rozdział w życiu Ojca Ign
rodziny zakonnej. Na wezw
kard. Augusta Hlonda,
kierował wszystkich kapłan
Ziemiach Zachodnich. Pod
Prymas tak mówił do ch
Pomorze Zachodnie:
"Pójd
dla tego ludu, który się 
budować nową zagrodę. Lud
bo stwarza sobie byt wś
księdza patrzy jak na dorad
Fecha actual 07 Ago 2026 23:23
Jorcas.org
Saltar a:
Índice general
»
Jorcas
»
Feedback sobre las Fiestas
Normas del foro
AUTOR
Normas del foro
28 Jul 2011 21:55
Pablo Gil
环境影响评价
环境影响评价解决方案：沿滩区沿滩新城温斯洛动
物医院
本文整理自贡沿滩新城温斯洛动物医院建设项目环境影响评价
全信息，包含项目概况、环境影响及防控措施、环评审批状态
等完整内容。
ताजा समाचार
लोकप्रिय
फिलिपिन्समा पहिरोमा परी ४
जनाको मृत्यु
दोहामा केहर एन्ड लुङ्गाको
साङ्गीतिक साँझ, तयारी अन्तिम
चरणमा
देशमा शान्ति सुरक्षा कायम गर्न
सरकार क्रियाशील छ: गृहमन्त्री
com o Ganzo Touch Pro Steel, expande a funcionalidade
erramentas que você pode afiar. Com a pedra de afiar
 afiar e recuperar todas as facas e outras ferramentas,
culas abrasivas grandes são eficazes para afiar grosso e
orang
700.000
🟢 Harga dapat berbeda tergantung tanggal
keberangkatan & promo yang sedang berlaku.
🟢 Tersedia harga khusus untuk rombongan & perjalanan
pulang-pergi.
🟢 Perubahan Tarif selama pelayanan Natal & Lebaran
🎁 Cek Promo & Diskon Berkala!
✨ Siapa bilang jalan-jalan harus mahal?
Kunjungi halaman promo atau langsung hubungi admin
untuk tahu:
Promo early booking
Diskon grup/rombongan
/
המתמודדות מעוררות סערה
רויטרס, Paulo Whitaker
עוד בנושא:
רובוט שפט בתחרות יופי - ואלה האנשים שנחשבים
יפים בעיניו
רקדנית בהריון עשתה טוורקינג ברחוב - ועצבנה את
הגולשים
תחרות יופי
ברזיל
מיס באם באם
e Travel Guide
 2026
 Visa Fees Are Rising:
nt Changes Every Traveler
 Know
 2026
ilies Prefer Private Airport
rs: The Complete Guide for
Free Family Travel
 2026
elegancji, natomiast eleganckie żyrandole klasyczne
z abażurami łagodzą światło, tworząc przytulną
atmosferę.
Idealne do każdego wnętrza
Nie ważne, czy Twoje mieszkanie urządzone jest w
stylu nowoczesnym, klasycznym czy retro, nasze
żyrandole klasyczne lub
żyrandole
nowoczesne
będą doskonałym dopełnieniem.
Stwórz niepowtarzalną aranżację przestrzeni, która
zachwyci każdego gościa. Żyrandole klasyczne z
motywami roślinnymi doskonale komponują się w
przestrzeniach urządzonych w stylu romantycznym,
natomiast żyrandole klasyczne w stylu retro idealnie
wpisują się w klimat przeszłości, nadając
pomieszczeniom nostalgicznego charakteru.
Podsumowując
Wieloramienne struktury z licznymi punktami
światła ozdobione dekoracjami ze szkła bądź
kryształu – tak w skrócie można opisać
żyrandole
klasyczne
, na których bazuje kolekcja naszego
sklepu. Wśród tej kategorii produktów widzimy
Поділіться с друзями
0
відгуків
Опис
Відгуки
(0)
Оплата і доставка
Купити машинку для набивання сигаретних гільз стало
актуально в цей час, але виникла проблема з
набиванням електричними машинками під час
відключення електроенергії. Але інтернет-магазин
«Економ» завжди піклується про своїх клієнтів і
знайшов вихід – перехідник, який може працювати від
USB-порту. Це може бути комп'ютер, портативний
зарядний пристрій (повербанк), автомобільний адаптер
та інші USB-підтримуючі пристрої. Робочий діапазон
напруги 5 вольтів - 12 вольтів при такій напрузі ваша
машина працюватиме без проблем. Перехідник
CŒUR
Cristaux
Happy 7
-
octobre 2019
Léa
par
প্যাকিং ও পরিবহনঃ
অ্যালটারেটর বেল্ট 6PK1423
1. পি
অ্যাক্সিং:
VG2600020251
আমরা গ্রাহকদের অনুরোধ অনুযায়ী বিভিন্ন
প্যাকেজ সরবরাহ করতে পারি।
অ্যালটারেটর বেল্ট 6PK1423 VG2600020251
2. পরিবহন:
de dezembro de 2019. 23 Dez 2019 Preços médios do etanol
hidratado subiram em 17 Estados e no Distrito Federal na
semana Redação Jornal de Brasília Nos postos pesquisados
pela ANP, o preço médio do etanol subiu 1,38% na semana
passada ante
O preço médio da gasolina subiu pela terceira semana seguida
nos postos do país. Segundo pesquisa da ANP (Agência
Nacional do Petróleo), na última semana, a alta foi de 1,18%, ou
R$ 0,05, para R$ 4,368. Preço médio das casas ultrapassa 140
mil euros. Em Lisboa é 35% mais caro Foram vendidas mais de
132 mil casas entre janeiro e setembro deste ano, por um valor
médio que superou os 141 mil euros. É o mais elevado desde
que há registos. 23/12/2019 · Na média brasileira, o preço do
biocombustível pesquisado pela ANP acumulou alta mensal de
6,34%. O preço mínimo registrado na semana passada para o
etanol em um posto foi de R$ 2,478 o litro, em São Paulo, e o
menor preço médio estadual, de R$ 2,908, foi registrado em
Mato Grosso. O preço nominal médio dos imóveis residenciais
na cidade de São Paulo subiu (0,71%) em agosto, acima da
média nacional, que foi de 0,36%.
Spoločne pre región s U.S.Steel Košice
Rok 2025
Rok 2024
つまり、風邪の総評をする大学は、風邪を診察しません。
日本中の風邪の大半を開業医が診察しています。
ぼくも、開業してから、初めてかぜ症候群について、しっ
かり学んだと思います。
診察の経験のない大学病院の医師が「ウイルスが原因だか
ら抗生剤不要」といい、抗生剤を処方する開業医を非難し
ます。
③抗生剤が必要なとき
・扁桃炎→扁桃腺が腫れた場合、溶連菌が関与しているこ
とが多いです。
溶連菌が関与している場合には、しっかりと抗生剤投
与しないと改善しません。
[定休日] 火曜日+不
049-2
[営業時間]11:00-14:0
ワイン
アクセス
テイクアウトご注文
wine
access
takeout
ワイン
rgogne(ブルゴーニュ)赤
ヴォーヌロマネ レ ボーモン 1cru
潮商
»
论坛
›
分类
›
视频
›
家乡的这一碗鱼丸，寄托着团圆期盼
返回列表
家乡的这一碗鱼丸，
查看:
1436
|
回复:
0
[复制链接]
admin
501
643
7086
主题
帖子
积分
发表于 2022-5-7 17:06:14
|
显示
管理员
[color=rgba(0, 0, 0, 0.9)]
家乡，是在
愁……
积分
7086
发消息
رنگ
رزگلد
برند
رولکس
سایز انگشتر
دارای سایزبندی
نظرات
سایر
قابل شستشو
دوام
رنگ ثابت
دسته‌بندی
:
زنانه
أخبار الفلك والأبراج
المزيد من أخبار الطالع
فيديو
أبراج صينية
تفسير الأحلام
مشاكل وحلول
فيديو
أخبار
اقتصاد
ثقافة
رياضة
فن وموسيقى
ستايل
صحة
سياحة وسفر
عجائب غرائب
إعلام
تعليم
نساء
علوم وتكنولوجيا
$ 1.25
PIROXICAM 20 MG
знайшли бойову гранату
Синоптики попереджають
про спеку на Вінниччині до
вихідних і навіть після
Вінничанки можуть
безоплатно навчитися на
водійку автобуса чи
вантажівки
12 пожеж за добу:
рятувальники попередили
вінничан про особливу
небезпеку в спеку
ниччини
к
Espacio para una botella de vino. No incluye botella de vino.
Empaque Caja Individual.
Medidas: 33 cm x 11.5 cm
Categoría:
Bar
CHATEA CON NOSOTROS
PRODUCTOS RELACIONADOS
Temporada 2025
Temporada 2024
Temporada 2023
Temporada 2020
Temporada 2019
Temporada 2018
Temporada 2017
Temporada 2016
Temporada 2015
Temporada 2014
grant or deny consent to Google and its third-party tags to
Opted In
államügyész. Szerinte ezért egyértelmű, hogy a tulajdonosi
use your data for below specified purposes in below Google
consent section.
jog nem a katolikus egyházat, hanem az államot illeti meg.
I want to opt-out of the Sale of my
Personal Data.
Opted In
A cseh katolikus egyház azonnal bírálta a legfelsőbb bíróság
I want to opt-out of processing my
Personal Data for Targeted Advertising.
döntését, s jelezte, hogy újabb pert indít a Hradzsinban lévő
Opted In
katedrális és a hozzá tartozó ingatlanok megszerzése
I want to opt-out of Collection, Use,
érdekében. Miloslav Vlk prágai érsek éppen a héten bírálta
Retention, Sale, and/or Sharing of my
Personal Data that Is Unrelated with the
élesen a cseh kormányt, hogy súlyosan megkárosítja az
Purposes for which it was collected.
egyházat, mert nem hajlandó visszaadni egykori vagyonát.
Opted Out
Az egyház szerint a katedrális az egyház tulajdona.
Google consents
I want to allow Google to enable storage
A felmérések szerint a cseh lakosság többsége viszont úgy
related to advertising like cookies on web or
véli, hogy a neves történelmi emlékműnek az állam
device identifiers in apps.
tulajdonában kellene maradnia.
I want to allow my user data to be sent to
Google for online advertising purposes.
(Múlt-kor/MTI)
════════════════
▸ **EXERCISE REQUIREMENTS**: Pull out each line of the listing that holds the string "admin".

▸ **SOLUTION BELOW**:
Kunjungi halaman promo atau langsung hubungi admin
admin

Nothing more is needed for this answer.